Well, you said, C++ and "fun", so here is a more C++ way to skin this cat . .

#include <iostream>
#include <algorithm>
#include <vector>
#include <numeric>
using namespace std;    

int main() {
    vector<int> v = {1,2,3,4,5,6};
    const auto isEven = [](int x){return x%2==0;};
    const auto print = [](const int& n) { cout << " " << n; };

    cout << "Before: "; for_each(v.begin(), v.end(), print); cout << endl;
    cout << "Num Even: " << count_if(v.begin(), v.end(), isEven) << endl;
    cout << "Sum Even: " << accumulate(v.begin(), v.end(), 0, [isEven](auto acc, int e) { return acc + (isEven(e) ? e : 0); }) << endl;
    // I'm not guru enough for Jarod42s c++20 voodoo 🤯nor is IDEONE 😉
    int b=0;
    vector<int> v2;
    for (auto& x : v) {
        isEven(x) ? v2.push_back(b) : v2.push_back(x);
        b+=x;
    }
    cout << "Transformed: "; for_each(v2.begin(), v2.end(), print); cout << endl;

    return 0;
}

Try here https://ideone.com/jDjoeB

Answer 2

You don't need a second loop to get S, you can do it in the first one. Also, don't forget deleting your array.

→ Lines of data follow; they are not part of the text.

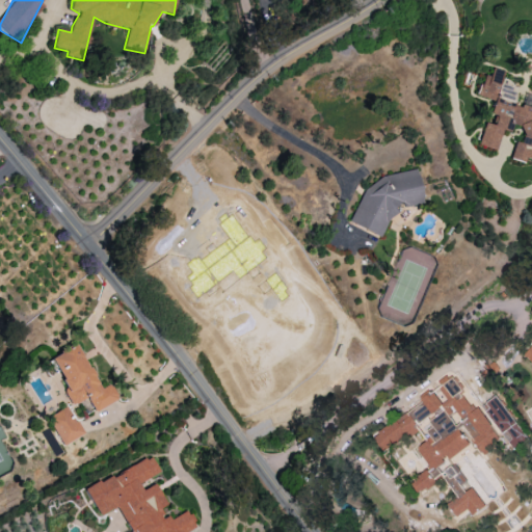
[(531,110),(531,109),(515,105),(503,72),(494,70),(481,81),(476,97),(494,101),(489,114),(496,116),(494,126),(484,123),(478,147),(496,151),(502,131),(508,131),(517,123),(524,138),(513,147),(510,159),(525,163),(531,157),(531,110)]
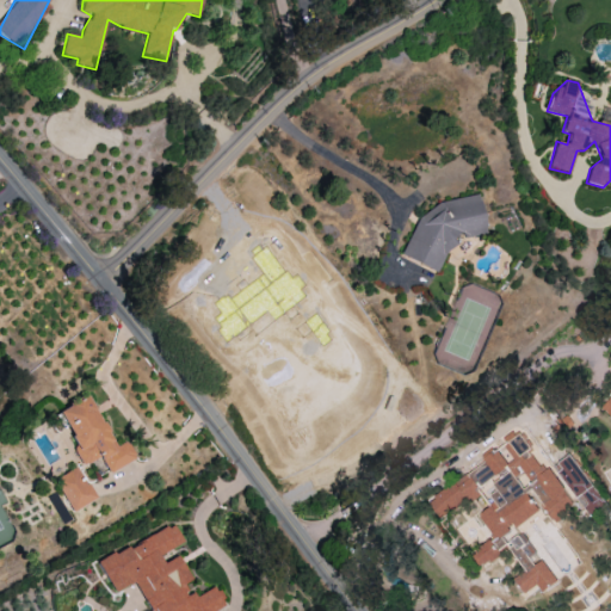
[(439,273),(456,234),(466,239),(487,235),(480,197),(423,207),(400,257),(439,273)]
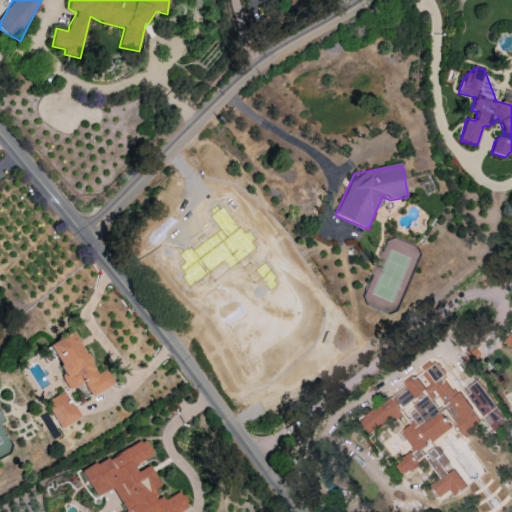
[(91,397),(114,384),(106,370),(97,375),(72,331),(46,346),(71,390),(83,383),(91,397)]
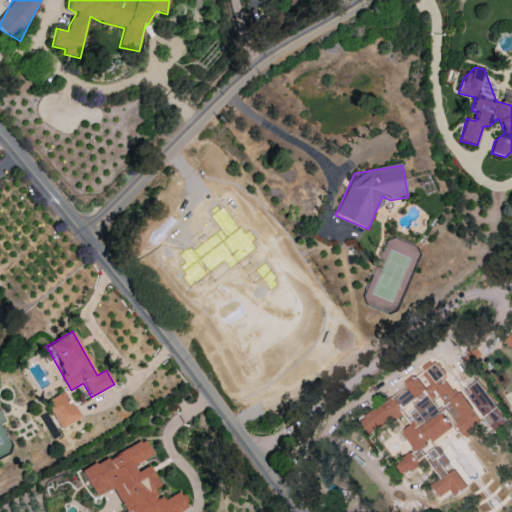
[(359,418),(371,434),(402,412),(411,424),(401,431),(414,449),(397,462),(404,472),(409,471),(426,458),(441,478),(431,484),(440,497),(450,489),(455,496),(467,487),(467,485),(456,470),(449,464),(433,441),(452,428),(466,438),(480,428),(479,423),(438,363),(359,418)]
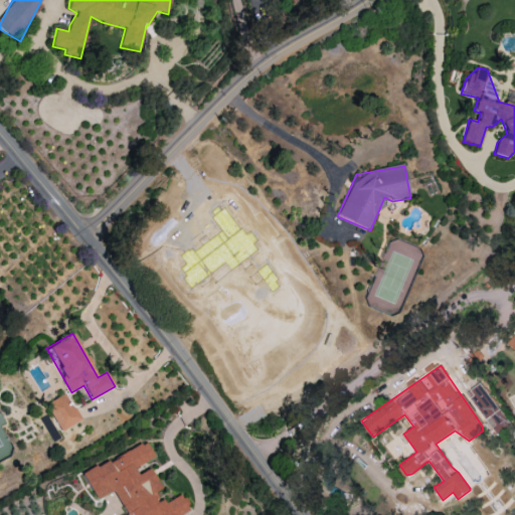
[(469,390),(496,436),(510,426),(483,381),(469,390)]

Design with pencil and paper before coding.

A solution to your problem could be something like this.

#include <iostream>

constexpr static size_t N = 10;

int main()
{  
    int* A = new int[N];

    /* fill array A */

    int sum(0), k(0), S(0);
    for (size_t i = 0; i < N; ++i)
    {
        S += A[i];
        if (A[i] % 2 == 0)
        {
            ++k;
            sum += A[i];
            if (i == 0) // nothing before index 0
                A[i] = 0;
            else
                A[i] = S - A[i]; // here's the trick
        } 
    }

    delete[] A; // don't forget this!

    return 0;
}

Answer 3

In your second-last loop you are changing every even number to their predecessors sum and then still iterate again over all numbers in the array. That means you are summing the sums! Either temporarily write the output to a new array, or better be smart and separately sum all numbers to the current point instead of re-looping once for every even number.